- _WHAT THE TASK REQUIRES_: Bring back every record exactly, except for the pictures, which stay out.

- _SOURCE DATA_:
====
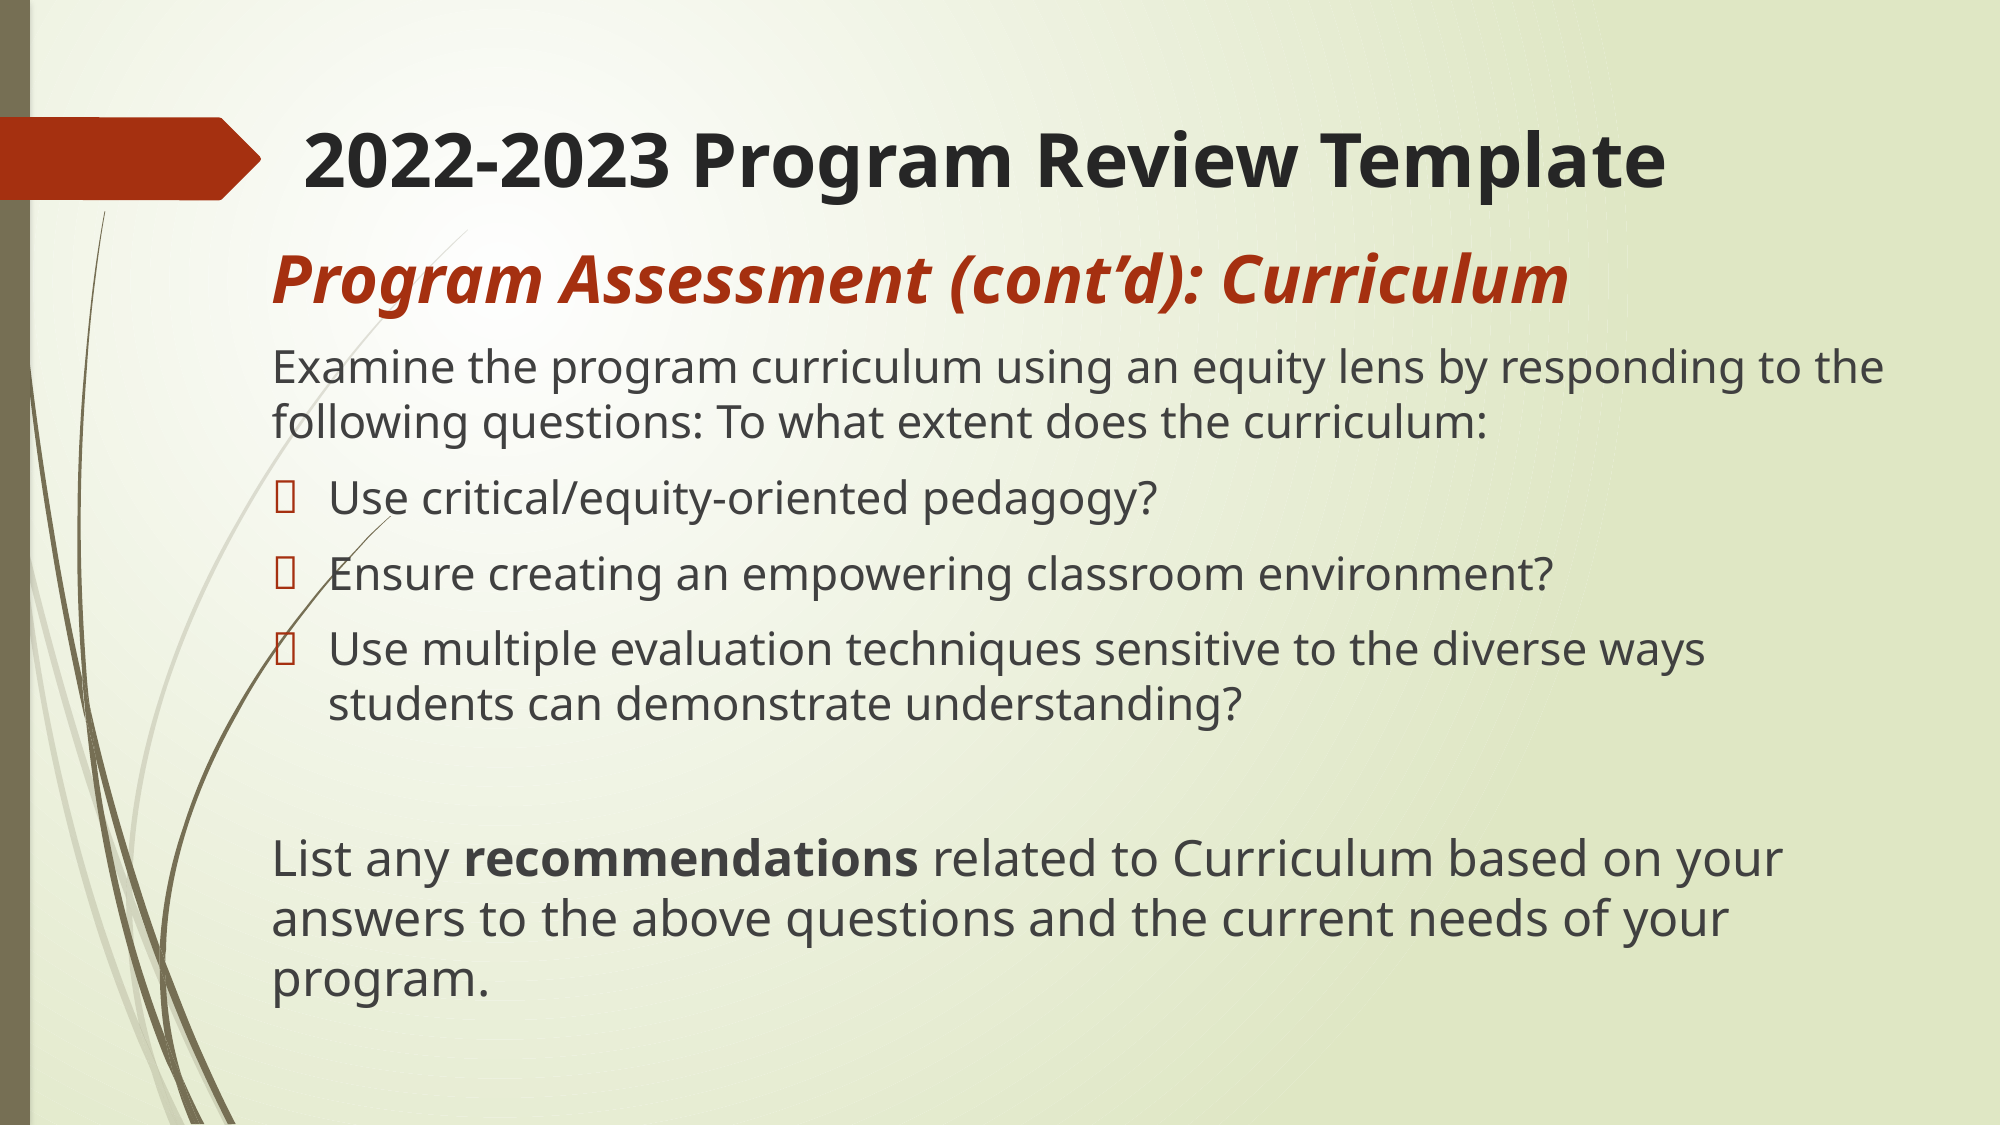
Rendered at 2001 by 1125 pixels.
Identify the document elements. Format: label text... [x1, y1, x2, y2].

title 2022-2023 Program Review Template [288, 105, 1751, 229]
list Program Assessment (cont’d): Curriculum Examine the program curriculum using an equity lens by responding to the following questions: To what extent does the curriculum: Use critical/equity-oriented pedagogy? Ensure creating an empowering classroom environment? Use multiple evaluation techniques sensitive to the diverse ways students can demonstrate understanding? List any recommendations related to Curriculum based on your answers to the above questions and the current needs of your program. [256, 229, 1916, 1031]
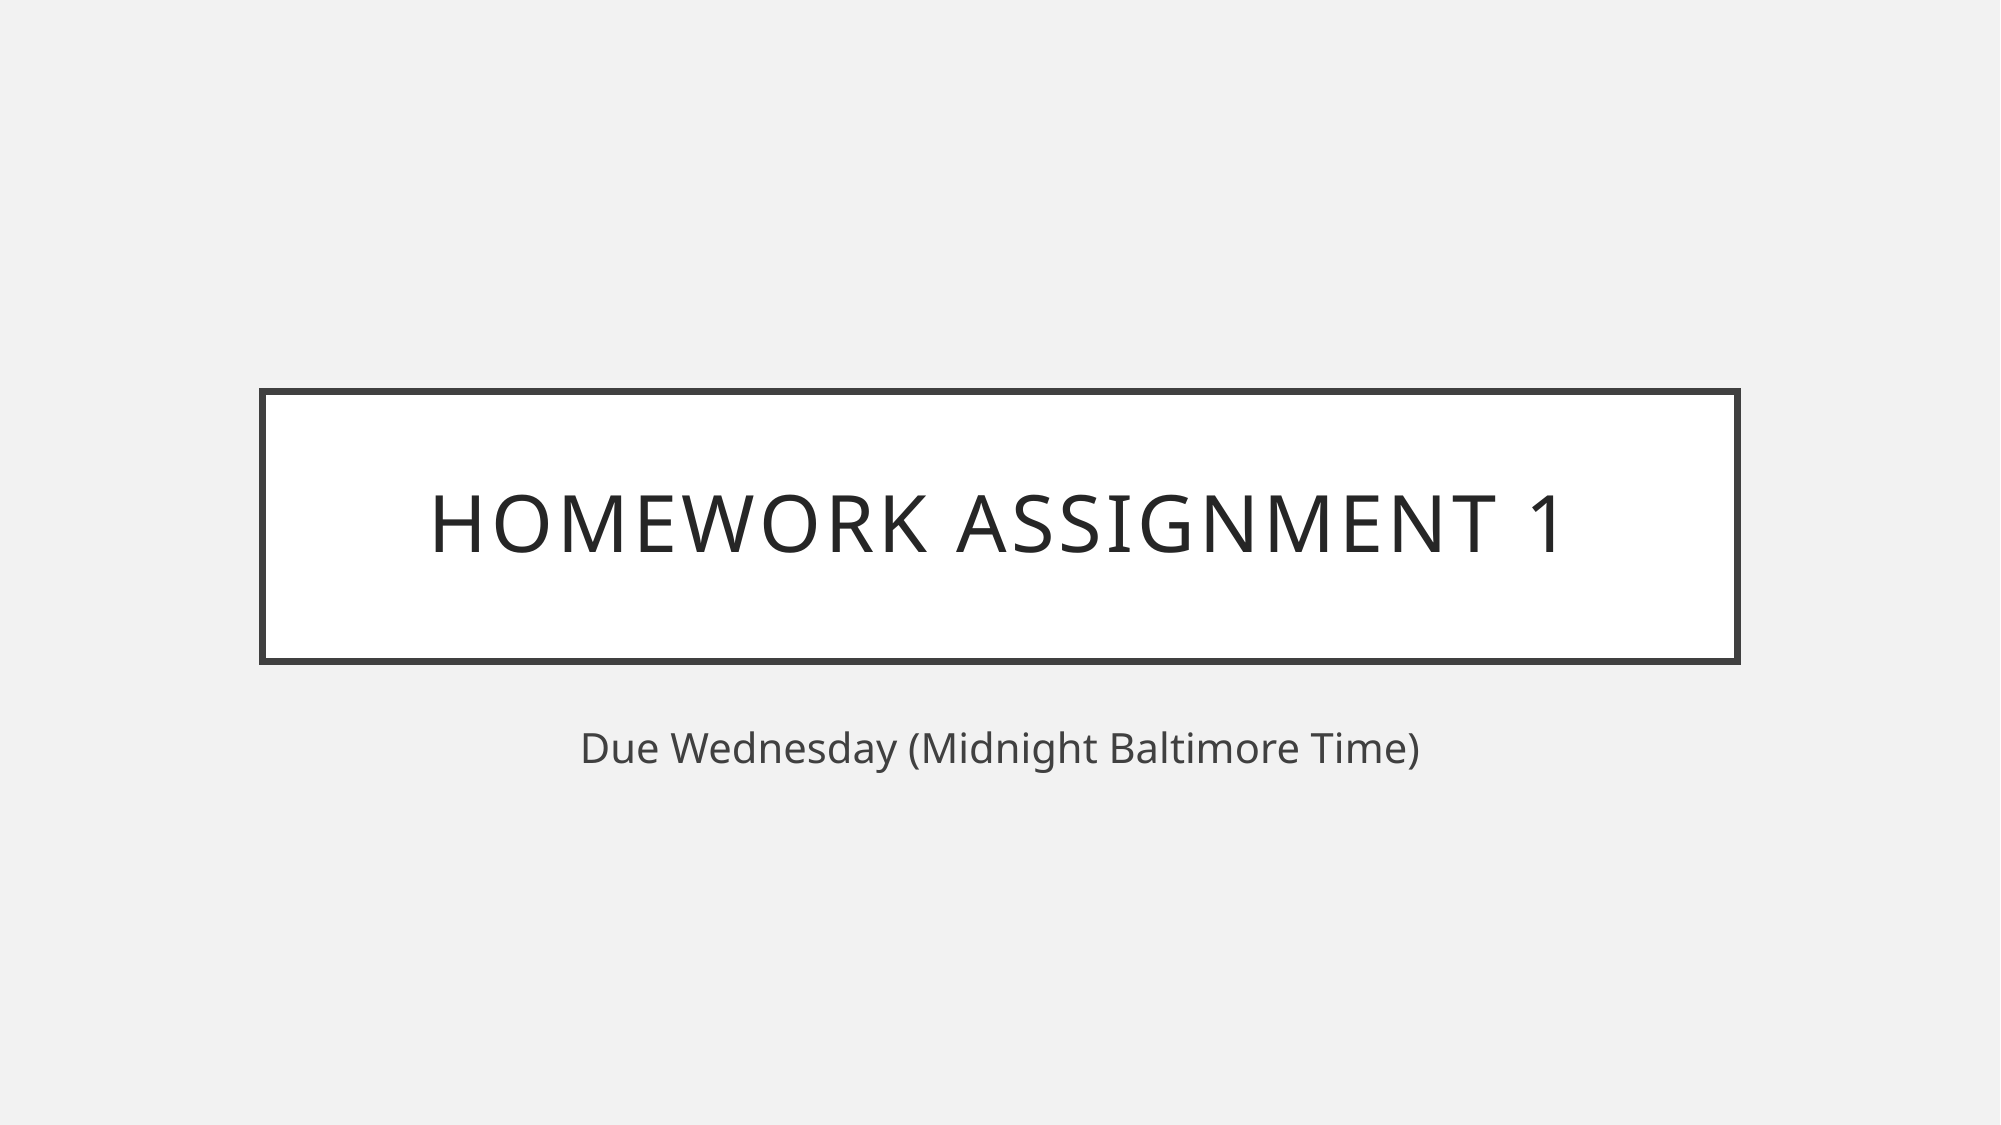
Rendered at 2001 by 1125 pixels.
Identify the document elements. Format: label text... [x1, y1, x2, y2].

title Homework Assignment 1 [259, 388, 1741, 665]
subtitle Due Wednesday (Midnight Baltimore Time) [442, 713, 1558, 918]
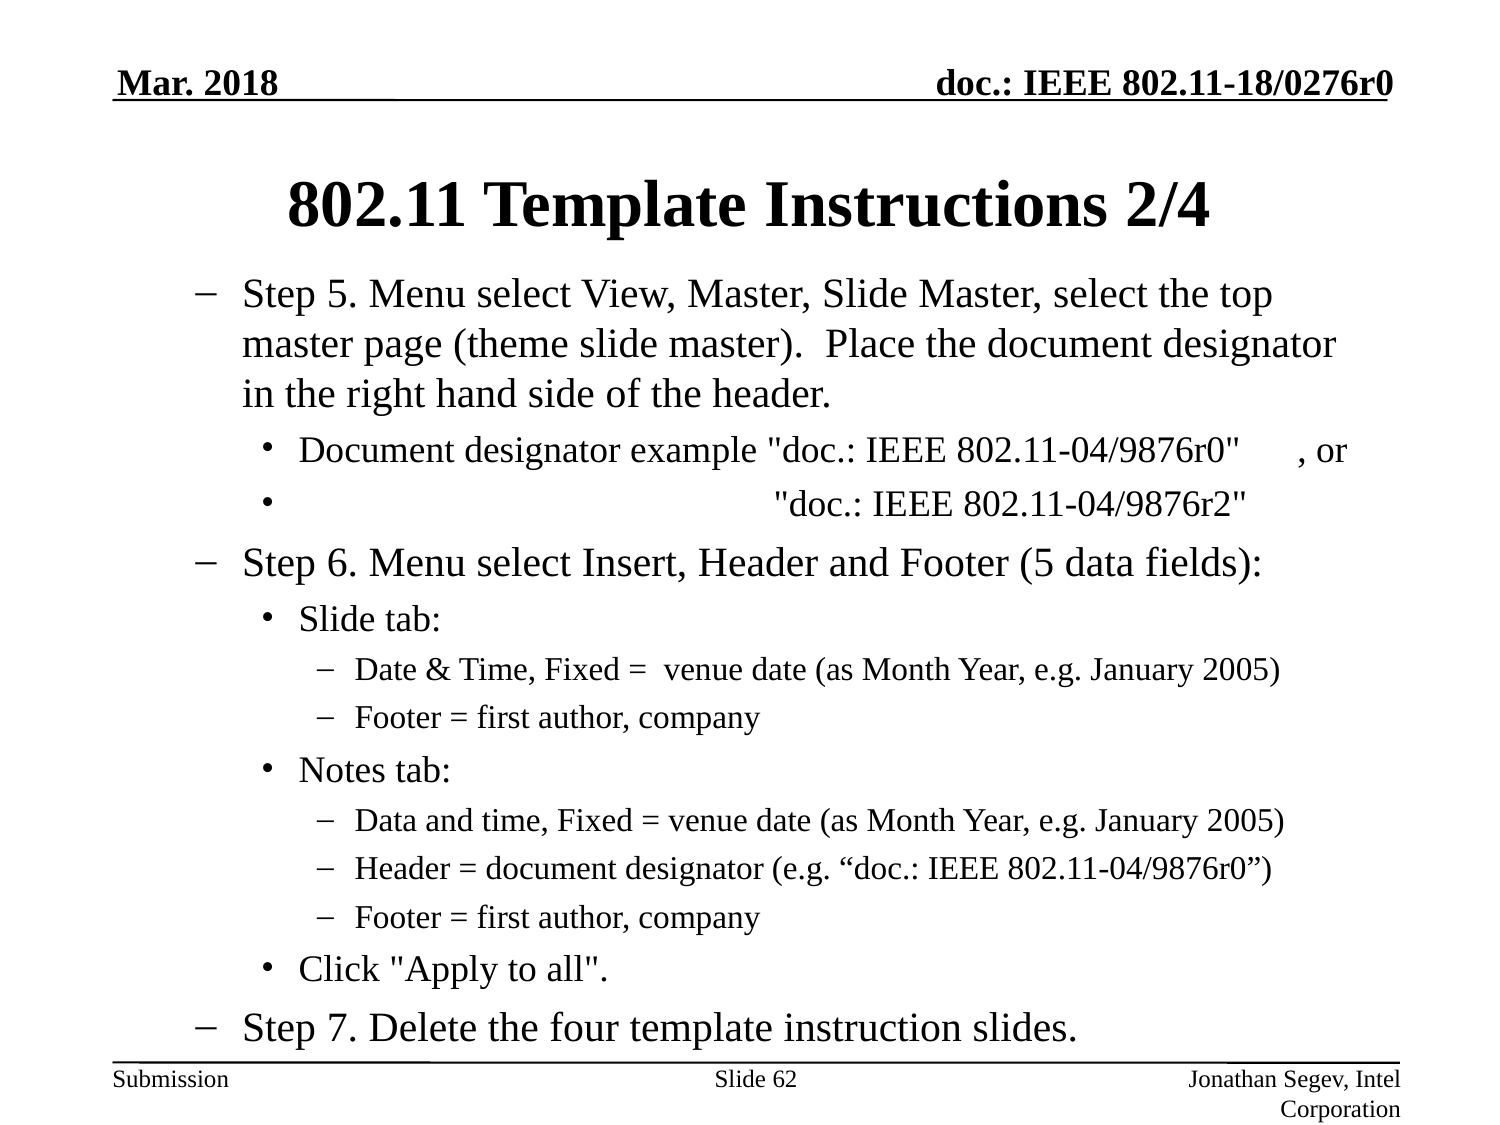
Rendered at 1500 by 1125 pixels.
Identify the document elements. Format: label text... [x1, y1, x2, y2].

title 802.11 Template Instructions 2/4 [112, 112, 1388, 288]
footer Jonathan Segev, Intel Corporation [1077, 1061, 1402, 1093]
slide_number Slide 62 [712, 1067, 800, 1123]
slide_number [116, 58, 507, 104]
list Step 5. Menu select View, Master, Slide Master, select the top master page (theme slide master). Place the document designator in the right hand side of the header. Document designator example "doc.: IEEE 802.11-04/9876r0" , or "doc.: IEEE 802.11-04/9876r2" Step 6. Menu select Insert, Header and Footer (5 data fields): Slide tab: Date & Time, Fixed = venue date (as Month Year, e.g. January 2005) Footer = first author, company Notes tab: Data and time, Fixed = venue date (as Month Year, e.g. January 2005) Header = document designator (e.g. “doc.: IEEE 802.11-04/9876r0”) Footer = first author, company Click "Apply to all". Step 7. Delete the four template instruction slides. [105, 257, 1381, 1067]
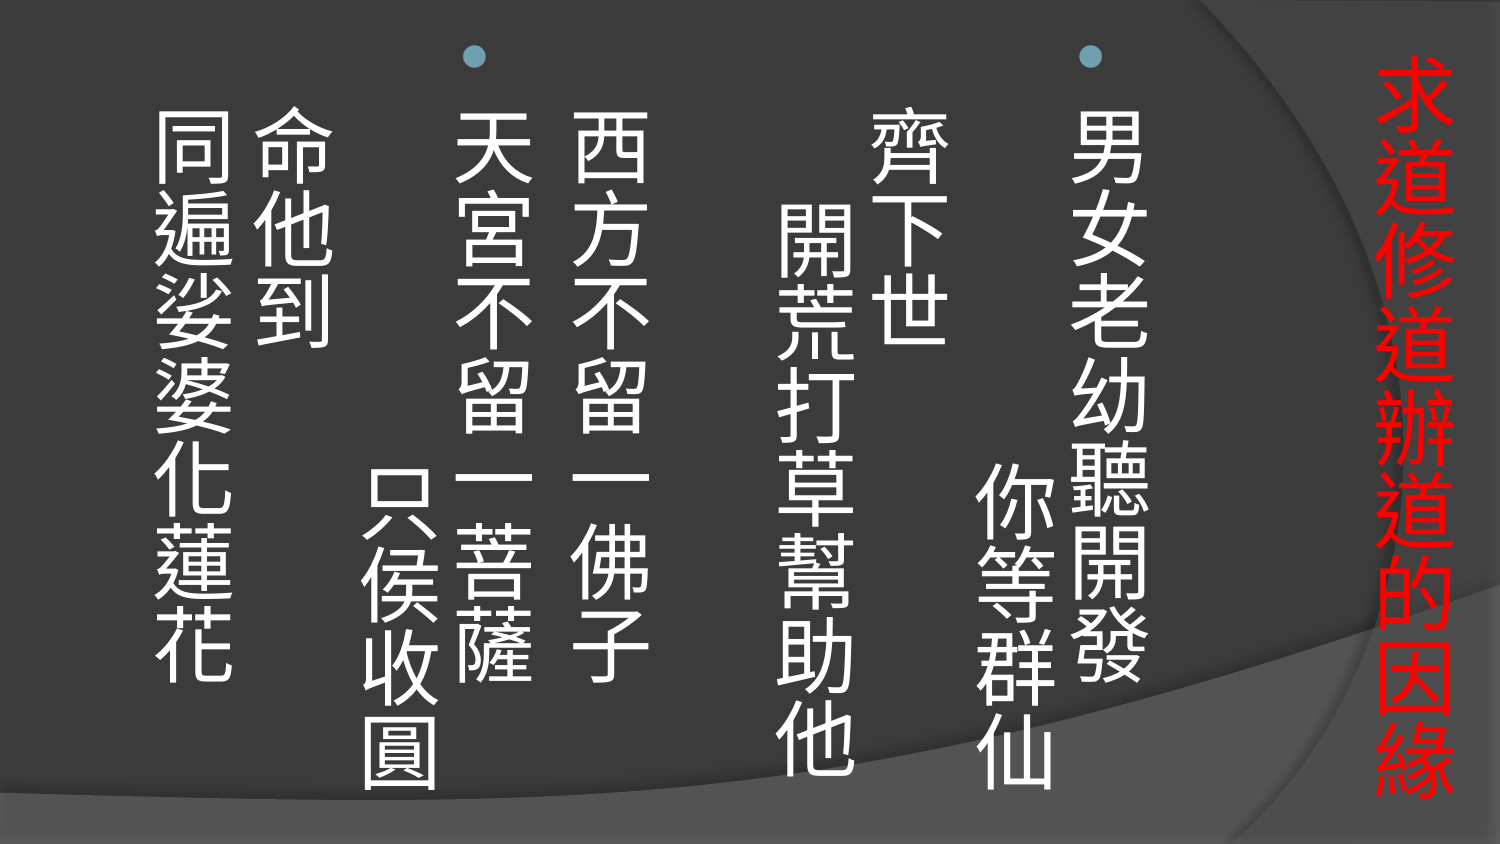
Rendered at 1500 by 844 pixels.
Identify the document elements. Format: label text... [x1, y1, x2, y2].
====
- _YOUR RESPONSE_:
Rendered at 2001 by 1125 pixels.
Identify the document elements. Format: label text... [x1, y1, x2, y2].

title 2022-2023 Program Review Template [288, 105, 1751, 229]
list Program Assessment (cont’d): Curriculum Examine the program curriculum using an equity lens by responding to the following questions: To what extent does the curriculum: Use critical/equity-oriented pedagogy? Ensure creating an empowering classroom environment? Use multiple evaluation techniques sensitive to the diverse ways students can demonstrate understanding? List any recommendations related to Curriculum based on your answers to the above questions and the current needs of your program. [256, 229, 1916, 1031]
Rendered at 2001 by 1125 pixels.
Identify the document elements. Format: label text... [x1, y1, x2, y2].

title Homework Assignment 1 [259, 388, 1741, 665]
subtitle Due Wednesday (Midnight Baltimore Time) [442, 713, 1558, 918]
Rendered at 1500 by 1125 pixels.
Identify the document elements. Format: label text... [x1, y1, x2, y2].

title 802.11 Template Instructions 2/4 [112, 112, 1388, 288]
footer Jonathan Segev, Intel Corporation [1077, 1061, 1402, 1093]
slide_number Slide 62 [712, 1067, 800, 1123]
slide_number [116, 58, 507, 104]
list Step 5. Menu select View, Master, Slide Master, select the top master page (theme slide master). Place the document designator in the right hand side of the header. Document designator example "doc.: IEEE 802.11-04/9876r0" , or "doc.: IEEE 802.11-04/9876r2" Step 6. Menu select Insert, Header and Footer (5 data fields): Slide tab: Date & Time, Fixed = venue date (as Month Year, e.g. January 2005) Footer = first author, company Notes tab: Data and time, Fixed = venue date (as Month Year, e.g. January 2005) Header = document designator (e.g. “doc.: IEEE 802.11-04/9876r0”) Footer = first author, company Click "Apply to all". Step 7. Delete the four template instruction slides. [105, 257, 1381, 1067]
Rendered at 1500 by 844 pixels.
Identify the document elements. Format: label text... [x1, y1, x2, y2].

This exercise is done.